Background/aim: Hexose-6-phosphate dehydrogenase (H6PD) inactivating mutations cause cortisone reductase deficiency, which manifests with hyperandrogenism unexplained by commonly used tests and, thus, mimics polycystic ovary syndrome (PCOS). The aim of this study was to screen for mutations of H6PD gene in PCOS patients with biochemical hyperandrogenemia.

Methods: Direct DNA sequencing of the entire H6PD coding sequence was performed in 74 PCOS patients and 31 healthy controls. Results were confirmed by PCR-restriction fragment length polymorphism assay to determine the genotypic frequency of the variants.

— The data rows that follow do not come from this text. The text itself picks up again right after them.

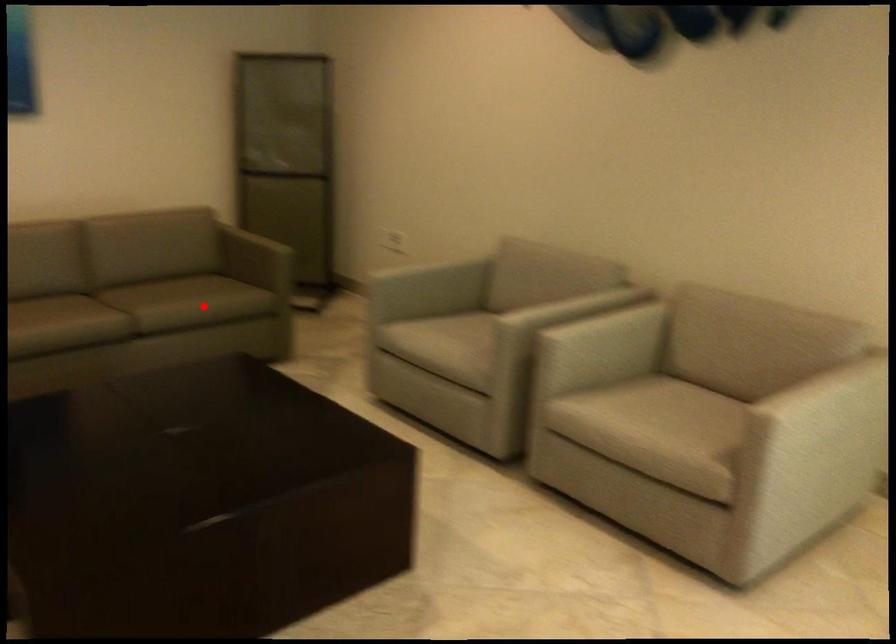
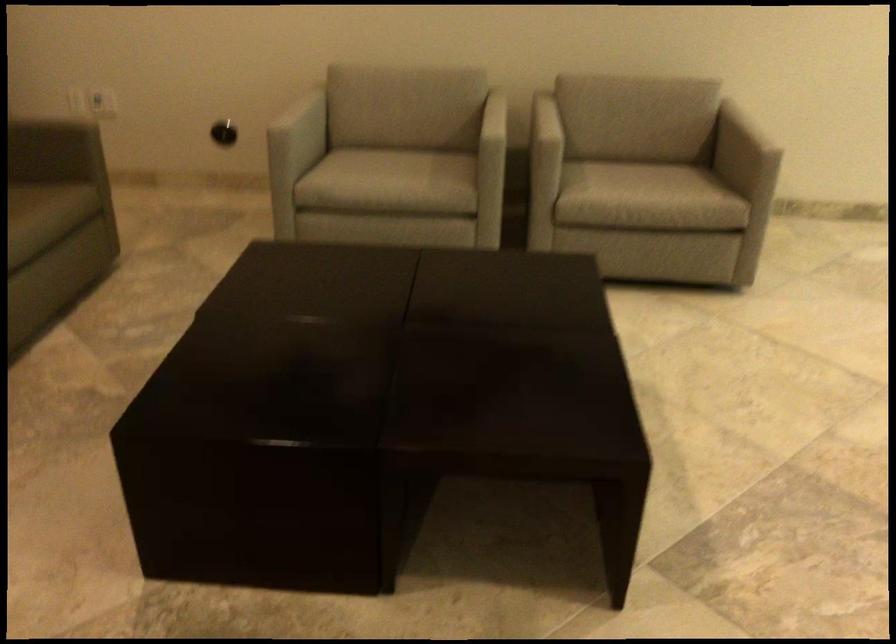
The point at the highlighted location is marked in the first image. Where is the corresponding point in the second image?

(36, 219)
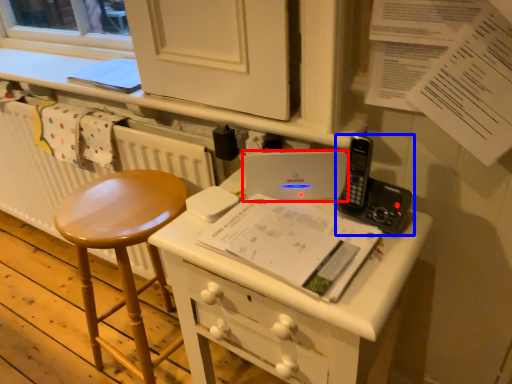
Question: Which object is closer to the camera taking this photo, laptop (highlighted by a red box) or equipment (highlighted by a blue box)?

Choices:
 (A) laptop
 (B) equipment

Answer: (B)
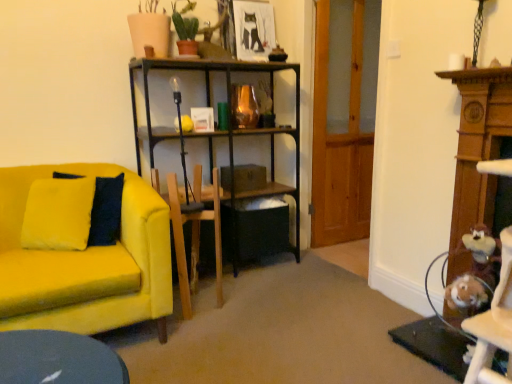
The height and width of the screenshot is (384, 512). In order to click on vacant space underneath wooden swivel chair at center (from a real-world perspective) in this screenshot , I will do `click(197, 300)`.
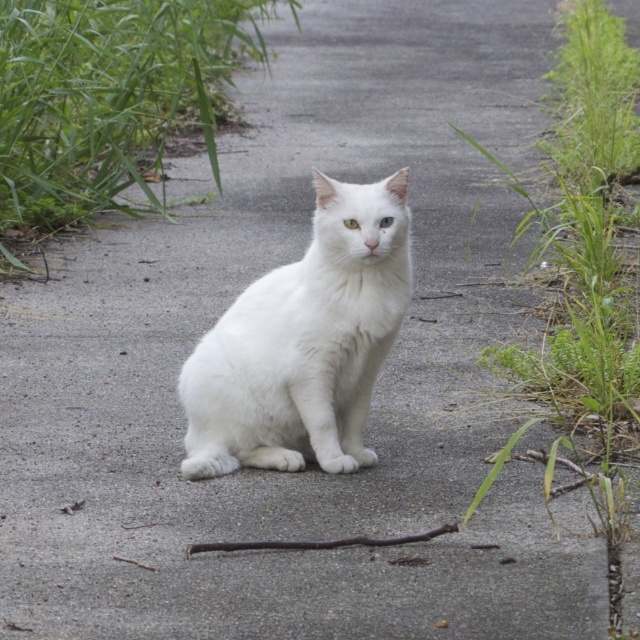
You are a photographer aiming to capture a clear shot of the white fluffy cat at center without any background distractions. Based on the scene, can you position yourself so that the green leafy grass at upper right is not visible in the background behind the cat?

The green leafy grass at upper right is behind the white fluffy cat at center, so positioning yourself so that the cat blocks the grass from view would hide the grass in the background. This can be achieved by framing the shot so the cat is centered and fills the frame enough to cover the upper right area where the grass is located.

You are standing in the middle of the path and want to walk towards the green leafy grass at upper left and the green leafy grass at upper right. Which direction should you face to head towards the one that is on the left side?

You should face towards the left to head towards the green leafy grass at upper left, since it is positioned to the left of the green leafy grass at upper right.

You are a photographer trying to capture the white fluffy cat at center and the green leafy grass at upper right in the same frame. Based on their sizes, which one would appear smaller in the photo?

Result: The white fluffy cat at center appears smaller in the photo because it has a lesser height compared to the green leafy grass at upper right.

Results: Multiple novel missense variants were detected in the study. Two exon 2 variants (acccaggc deletion proximal to the start codon and D151A) and two exon 5 variants (R453Q and P554L) were common, occurring in 23.8%, 17.1%, 35.2%, and 16.1%, respectively. There was significant linkage disequilibrium between the exon 2 and exon 5 variants. No significant differences were observed in the genotype, allele distributions, or adrenal function tests of the variants between cases and control groups. We did not detect any reported inactivating mutations in our study.

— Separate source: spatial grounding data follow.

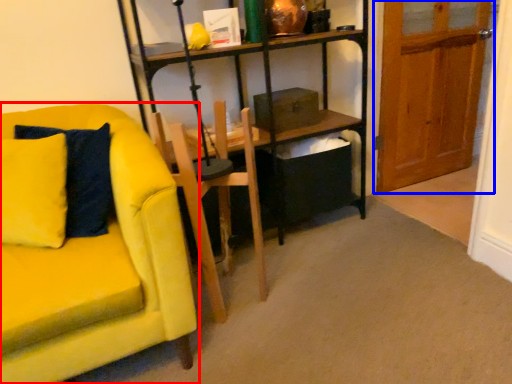
Question: Which object is further to the camera taking this photo, chair (highlighted by a red box) or door (highlighted by a blue box)?

Choices:
 (A) chair
 (B) door

Answer: (B)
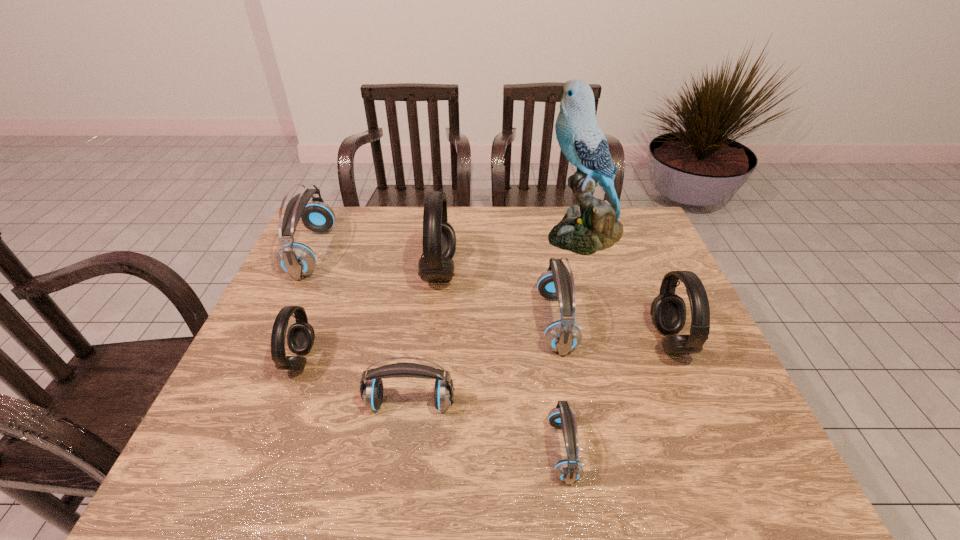
The height and width of the screenshot is (540, 960). In order to click on the third biggest blue headset in this screenshot , I will do click(371, 392).

Find the location of a particular element. This screenshot has height=540, width=960. the shortest headset is located at coordinates (569, 470).

You are a GUI agent. You are given a task and a screenshot of the screen. Output one action in this format:
    pyautogui.click(x=<x>, y=<y>)
    Task: Click on the smallest blue headset
    The height and width of the screenshot is (540, 960).
    Given the screenshot: What is the action you would take?
    pyautogui.click(x=569, y=470)

Identify the location of free space located 0.160m on the face of the tallest object. This screenshot has width=960, height=540. (494, 234).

Conclusion: Although the H6PD gene is very polymorphic and missense variants are common, coding variants rarely (<1.5%) are responsible for hyperandrogenemic PCOS. We suggest that genetic studies be reserved for patients with dexamethasone-suppressible adrenal hyperandrogenism who have a discrepancy between urinary 17α-hydroxycorticoid and cortisol excretion.

Fig. 1

Direct sequencing and restriction fragment length polymorphism assay (RFLP) results for the H6PD gene. The polymorphisms were detected by direct PCR sequencing and confirmed by RFLP: (A) An eight bp (acccaggc) deletion confirmed by Ban I digestion (The 68-bp fragment is not seen because it was too low on the gel. (B) Bbs I digestion confirms the c.452 genotype a/c, which encodes the D151A missense variant. (C) The Bsg I digestion confirms the c.1358 genotype g/a, which encodes the R453Q missense variant (the 179-bp fragment is not seen because it was too low on the gel). (D) The Ban II digestion confirms the c.1661 genotype c/t, which encodes the P554L missense variant (the 53 and 6-bp fragments are not seen because they were too low on the gel). Double and single underlines locate the homozygous and heterozygous acccaggc sequences, respectively; and arrows indicate the variants.

Fig. 2

Scattergram showing lack of relationship of common H6PD gene variants to blood levels of dehydroepiandrosterone sulfate (DHEAS), an indicator of adrenal androgenic function. WT =wild-type, UTRdel+R453Q = exon 2 acccaggc deletion+exon 5 R453Q pair, D151A+P554L = SNP pair; two PCOS with both variant pairs are included in the former group. “Other” includes singletons or other combinations of the aforementioned variants or the rare variants that are designated by asterisks.